__Texto fornecido__
○ ○ ○

Críticas


ESTRANHA PERFEITA, A

De: JAMES FOLEY
Com: HALLE BERRY, BRUCE WILLIS, GIOVANNI RIBISI
05.05.2007
Por João Mattos
ARGUMENTO HITCHCOCKIANO INVOLUNTÁRIO

Impressiona constatar como certas obras acabam corroborando, como inocentes úteis, as idéias concebidas por outros artistas, com os quais estas mesmas obras têm um parentesco distante, primordialmente por elos de filiação de gênero, e depois pela influência inegável e enorme de um criador maior no, digamos, inconsciente coletivo de um setor de realização artística. Bom exemplo é este A Estranha Perfeita, filme que tem uma daquelas conclusões metidas a segredo genial, que, por sinal, não será explicado por aqui, a não ser por uma mui discreta, porém forte pista que será dada numa frase.



Sobre a idéia que o filme acaba apoiando sem querer: esta é uma obra de suspense, e ainda que não seja influenciada de maneira óbvia por Alfred Hitchcock (citação, gramática de estilo cinematográfico, etc), reforça o valor de uma das idéias mais caras ao cineasta inglês: a distinção do que é suspense. A tese hitchcockiana em linhas gerais é esta (a memória pode nos trair em certos detalhes do exemplo dado, mas em essência é isso aí mesmo): se numa cena mostramos uma bomba explodindo dentro de um restaurante, sem aviso nenhum ao espectador de que isso ia acontecer, temos uma surpresa; se a explosão continuasse ocorrendo, mas antes dela fosse mostrado alguém, como um garoto, um mensageiro, carregando até o restaurante uma maleta pela cidade sem saber que nela estivesse uma bomba, e sendo tal informação fornecida para a platéia, ela faria com que todos os espectadores ficassem nervosos, ansiosos, querendo saber o que vai acontecer (será que vai explodir?, o garoto vai se salvar?). Isto seria o suspense: a excitação real da platéia com uma informação que personagens no filme não têm, e que afeta muito a vida deles.



Hitchcock usava o exemplo para argumentar que preferia o suspense à surpresa (a partir daí usaremos o termo suspense-surpresa), pois a segunda coisa choca a platéia, mas não traz o grau de compartilhamento emocional que o suspense tem, sem falar que, para surpreender as pessoas, qualquer arranjo de dramaturgia absurdo pode ser feito, apenas para justificar o truque de surpreender o máximo possível. O cineasta aproveitava para com isso também menosprezar o whodunit (contração do termo inglês who done it?, ou seja quem fez?, porém significando quem matou?, pois quase sempre se refere a mistérios de assassinato), forma mais notória do suspense-surpresa (seja nas telas, em livros, na TV ou até no teatro), mas mesmo Hitchcock fez filmes deste tipo como Pavor nos Bastidores, 1950. O curioso é que apesar de ter sido o diretor mais popular que a sétima arte já teve, Hitchcock não estava em sintonia com o gosto da platéia por suspenses-surpresa, já que o grande público adora este tipo de obra e as empresas que fazem este tipo de produto apostam nisto.

○ ○ ○

__Extratos de dados__
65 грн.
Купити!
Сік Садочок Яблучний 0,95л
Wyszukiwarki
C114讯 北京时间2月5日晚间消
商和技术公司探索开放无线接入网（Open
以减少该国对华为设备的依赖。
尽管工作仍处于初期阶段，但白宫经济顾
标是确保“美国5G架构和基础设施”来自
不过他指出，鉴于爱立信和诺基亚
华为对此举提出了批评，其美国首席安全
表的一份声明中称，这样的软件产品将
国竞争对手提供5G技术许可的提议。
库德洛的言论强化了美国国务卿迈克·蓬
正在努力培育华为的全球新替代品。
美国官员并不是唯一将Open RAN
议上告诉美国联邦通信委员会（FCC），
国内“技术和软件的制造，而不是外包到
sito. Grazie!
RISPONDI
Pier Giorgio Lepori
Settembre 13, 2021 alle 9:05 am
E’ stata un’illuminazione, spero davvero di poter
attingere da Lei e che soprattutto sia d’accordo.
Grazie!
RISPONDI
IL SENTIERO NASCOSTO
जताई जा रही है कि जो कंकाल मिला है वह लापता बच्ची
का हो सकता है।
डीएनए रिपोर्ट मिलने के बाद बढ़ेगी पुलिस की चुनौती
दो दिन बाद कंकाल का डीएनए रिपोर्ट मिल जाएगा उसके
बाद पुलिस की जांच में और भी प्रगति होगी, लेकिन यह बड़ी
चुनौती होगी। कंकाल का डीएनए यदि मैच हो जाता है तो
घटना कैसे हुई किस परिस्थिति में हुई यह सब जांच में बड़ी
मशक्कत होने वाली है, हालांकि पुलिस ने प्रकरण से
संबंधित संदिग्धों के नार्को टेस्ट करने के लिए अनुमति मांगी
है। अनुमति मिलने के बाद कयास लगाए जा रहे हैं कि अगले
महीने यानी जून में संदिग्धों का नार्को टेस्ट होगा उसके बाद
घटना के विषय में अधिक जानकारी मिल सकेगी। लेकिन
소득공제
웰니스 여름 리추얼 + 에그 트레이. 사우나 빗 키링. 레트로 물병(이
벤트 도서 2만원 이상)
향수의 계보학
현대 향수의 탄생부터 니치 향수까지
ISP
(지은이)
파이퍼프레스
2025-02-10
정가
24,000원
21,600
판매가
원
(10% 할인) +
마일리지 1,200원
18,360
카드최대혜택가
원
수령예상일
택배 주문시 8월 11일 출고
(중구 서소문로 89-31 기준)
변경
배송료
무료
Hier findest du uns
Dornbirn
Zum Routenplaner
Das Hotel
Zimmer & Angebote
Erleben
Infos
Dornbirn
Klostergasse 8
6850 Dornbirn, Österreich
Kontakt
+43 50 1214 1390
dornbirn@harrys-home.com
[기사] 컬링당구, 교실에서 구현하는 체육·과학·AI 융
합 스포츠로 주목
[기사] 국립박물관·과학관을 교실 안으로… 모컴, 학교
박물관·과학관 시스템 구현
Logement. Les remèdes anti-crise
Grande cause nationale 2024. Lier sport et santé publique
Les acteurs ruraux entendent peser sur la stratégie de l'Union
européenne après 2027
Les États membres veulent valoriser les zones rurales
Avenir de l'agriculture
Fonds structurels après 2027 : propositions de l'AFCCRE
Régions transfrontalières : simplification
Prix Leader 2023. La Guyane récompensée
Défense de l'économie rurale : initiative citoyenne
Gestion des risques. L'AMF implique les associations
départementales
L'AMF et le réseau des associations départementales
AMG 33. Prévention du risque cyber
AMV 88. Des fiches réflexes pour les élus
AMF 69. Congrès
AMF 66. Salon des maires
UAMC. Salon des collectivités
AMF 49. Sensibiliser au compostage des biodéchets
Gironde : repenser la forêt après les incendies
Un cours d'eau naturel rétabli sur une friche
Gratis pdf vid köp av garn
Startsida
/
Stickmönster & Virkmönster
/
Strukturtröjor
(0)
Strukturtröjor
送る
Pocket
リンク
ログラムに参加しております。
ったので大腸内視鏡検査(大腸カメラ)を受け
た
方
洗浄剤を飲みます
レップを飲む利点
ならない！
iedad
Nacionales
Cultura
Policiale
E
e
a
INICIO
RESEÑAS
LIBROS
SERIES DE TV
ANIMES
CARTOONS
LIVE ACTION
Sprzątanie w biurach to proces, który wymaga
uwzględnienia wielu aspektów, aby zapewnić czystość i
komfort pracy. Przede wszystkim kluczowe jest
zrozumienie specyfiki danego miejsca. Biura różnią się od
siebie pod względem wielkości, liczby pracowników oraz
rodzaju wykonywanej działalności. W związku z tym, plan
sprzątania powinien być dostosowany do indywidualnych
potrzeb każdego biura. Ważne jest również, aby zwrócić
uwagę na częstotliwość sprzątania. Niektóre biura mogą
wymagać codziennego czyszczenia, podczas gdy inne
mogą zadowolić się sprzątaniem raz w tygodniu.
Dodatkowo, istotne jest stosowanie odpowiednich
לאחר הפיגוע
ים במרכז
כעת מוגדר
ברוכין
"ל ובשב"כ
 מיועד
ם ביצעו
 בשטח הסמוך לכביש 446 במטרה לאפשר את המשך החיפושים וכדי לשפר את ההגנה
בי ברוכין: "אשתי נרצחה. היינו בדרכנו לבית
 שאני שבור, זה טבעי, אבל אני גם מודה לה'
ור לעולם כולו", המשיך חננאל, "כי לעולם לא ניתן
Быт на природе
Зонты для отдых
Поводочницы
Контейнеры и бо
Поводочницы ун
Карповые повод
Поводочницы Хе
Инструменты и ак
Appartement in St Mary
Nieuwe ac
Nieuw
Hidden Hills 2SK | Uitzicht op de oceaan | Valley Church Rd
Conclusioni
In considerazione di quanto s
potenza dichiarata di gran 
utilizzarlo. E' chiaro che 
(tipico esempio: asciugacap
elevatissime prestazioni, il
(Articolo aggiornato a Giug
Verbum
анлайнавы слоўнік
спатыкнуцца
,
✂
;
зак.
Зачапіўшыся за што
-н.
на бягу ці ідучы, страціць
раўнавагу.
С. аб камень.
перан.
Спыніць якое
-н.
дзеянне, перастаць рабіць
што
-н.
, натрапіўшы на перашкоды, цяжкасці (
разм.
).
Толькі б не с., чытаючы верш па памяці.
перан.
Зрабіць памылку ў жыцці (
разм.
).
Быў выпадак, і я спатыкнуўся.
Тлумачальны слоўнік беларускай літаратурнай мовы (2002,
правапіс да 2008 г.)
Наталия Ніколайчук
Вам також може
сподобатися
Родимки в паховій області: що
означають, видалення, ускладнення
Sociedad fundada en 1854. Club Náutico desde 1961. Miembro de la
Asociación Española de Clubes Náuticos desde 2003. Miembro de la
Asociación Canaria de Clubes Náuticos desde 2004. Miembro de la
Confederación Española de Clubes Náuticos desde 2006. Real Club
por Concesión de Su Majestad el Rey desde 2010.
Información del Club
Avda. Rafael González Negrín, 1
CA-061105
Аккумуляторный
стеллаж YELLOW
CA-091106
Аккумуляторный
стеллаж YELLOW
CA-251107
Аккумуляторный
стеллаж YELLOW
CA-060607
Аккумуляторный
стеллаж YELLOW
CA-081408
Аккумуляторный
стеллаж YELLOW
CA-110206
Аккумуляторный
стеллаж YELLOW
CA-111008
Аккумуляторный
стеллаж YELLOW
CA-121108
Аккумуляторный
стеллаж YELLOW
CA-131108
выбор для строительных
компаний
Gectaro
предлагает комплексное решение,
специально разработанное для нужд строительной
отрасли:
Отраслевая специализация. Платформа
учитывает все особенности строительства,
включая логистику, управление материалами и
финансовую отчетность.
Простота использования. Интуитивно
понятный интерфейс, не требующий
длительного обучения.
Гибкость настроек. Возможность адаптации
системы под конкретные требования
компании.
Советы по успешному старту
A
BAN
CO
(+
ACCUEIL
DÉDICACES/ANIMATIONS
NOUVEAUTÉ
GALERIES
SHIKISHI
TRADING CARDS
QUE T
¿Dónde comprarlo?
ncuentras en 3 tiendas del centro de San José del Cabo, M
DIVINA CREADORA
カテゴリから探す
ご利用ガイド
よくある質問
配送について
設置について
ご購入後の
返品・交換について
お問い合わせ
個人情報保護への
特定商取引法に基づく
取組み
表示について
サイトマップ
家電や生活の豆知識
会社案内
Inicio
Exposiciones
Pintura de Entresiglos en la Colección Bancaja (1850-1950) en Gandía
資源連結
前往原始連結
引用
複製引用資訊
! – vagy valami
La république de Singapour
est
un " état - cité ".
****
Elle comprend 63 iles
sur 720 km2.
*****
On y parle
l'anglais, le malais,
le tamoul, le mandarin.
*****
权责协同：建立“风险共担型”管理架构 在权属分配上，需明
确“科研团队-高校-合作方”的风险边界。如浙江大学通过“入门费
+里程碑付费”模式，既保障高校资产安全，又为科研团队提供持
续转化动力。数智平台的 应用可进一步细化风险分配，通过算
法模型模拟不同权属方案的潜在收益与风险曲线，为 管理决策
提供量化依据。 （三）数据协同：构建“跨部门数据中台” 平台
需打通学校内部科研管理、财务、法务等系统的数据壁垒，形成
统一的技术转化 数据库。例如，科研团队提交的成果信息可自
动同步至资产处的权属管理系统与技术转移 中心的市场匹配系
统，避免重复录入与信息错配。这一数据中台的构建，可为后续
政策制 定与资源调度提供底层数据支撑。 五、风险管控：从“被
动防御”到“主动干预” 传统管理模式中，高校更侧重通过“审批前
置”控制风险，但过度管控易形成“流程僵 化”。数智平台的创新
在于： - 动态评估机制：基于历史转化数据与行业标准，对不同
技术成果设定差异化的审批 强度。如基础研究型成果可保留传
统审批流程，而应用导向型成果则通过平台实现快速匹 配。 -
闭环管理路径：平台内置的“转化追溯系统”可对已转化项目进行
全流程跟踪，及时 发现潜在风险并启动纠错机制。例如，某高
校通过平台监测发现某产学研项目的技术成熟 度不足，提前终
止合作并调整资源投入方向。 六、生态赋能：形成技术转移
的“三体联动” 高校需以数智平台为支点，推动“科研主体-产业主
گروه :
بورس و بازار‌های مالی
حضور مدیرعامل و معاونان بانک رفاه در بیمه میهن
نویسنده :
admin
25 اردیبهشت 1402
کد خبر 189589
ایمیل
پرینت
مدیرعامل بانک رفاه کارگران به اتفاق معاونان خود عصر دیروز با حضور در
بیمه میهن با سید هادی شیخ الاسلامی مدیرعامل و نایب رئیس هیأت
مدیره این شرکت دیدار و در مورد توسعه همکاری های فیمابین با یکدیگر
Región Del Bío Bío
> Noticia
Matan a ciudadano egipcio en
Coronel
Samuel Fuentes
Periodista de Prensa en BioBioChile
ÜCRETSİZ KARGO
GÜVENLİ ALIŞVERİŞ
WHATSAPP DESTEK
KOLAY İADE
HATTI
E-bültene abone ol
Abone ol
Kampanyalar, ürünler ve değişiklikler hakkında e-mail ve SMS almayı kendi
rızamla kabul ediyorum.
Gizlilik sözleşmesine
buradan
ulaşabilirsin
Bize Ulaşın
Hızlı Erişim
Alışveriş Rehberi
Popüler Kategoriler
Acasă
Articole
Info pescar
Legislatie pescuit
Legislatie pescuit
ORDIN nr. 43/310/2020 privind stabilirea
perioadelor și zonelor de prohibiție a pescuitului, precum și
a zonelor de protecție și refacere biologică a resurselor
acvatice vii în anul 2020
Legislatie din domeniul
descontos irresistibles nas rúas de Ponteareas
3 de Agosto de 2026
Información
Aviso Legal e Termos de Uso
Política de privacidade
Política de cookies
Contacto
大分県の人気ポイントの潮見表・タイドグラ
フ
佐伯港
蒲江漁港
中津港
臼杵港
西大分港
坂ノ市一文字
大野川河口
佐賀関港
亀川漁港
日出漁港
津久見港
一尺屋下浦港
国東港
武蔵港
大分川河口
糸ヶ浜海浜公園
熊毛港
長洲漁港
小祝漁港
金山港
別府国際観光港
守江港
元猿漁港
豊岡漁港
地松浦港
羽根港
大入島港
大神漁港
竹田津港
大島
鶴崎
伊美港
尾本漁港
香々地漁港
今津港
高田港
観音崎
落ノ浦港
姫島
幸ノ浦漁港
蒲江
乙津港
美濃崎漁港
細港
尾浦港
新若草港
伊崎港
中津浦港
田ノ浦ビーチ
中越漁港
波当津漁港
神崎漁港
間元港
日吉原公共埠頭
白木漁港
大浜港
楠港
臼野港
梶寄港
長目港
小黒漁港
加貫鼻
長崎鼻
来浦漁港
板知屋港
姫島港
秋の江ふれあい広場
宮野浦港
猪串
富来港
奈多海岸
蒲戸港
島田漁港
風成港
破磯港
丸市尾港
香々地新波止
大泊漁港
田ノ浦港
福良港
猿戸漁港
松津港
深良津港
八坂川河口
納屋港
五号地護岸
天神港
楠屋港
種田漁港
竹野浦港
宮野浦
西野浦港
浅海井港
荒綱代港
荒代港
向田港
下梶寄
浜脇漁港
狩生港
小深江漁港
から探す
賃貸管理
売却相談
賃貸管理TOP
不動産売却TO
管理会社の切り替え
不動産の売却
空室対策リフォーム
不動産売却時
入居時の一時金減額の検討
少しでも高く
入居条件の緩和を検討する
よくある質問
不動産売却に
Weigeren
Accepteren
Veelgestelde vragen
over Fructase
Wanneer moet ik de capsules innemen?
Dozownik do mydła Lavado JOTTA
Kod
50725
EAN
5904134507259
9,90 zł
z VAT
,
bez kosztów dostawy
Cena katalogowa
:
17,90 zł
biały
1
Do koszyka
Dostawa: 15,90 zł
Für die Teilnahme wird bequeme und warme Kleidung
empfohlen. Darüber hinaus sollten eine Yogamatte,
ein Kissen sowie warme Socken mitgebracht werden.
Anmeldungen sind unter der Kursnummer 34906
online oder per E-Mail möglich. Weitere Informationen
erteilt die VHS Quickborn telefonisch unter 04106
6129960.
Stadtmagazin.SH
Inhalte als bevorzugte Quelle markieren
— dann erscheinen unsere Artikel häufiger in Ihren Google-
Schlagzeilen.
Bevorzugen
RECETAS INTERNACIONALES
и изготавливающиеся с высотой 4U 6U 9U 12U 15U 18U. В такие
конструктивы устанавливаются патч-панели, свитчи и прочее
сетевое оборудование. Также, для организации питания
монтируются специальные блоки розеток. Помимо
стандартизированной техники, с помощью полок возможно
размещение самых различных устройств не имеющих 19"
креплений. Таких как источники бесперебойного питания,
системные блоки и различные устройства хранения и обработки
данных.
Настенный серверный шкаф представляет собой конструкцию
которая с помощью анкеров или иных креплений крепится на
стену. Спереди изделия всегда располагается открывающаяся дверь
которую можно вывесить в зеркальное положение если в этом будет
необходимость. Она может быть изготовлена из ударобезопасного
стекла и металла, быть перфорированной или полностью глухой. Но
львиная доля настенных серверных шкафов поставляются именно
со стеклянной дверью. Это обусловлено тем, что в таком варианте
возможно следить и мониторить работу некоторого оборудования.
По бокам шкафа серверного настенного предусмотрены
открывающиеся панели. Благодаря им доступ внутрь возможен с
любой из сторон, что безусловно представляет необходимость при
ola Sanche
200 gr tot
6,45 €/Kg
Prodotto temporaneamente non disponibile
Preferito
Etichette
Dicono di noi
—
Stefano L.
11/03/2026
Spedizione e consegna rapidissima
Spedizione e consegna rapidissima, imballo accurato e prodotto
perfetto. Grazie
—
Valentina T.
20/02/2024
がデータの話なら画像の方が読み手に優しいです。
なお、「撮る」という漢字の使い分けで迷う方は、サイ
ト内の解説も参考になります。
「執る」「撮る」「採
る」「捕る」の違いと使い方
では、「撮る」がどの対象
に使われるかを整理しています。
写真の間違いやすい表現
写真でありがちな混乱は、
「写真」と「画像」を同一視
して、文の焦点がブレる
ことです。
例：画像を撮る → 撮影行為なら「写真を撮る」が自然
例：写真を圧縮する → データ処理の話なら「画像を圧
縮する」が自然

○ ○ ○

__Tarefa__
Segundo a crítica de A Estranha Perfeita, qual filme Hitchcock fez do tipo whodunit?

__Resposta__
Pavor nos Bastidores, de 1950.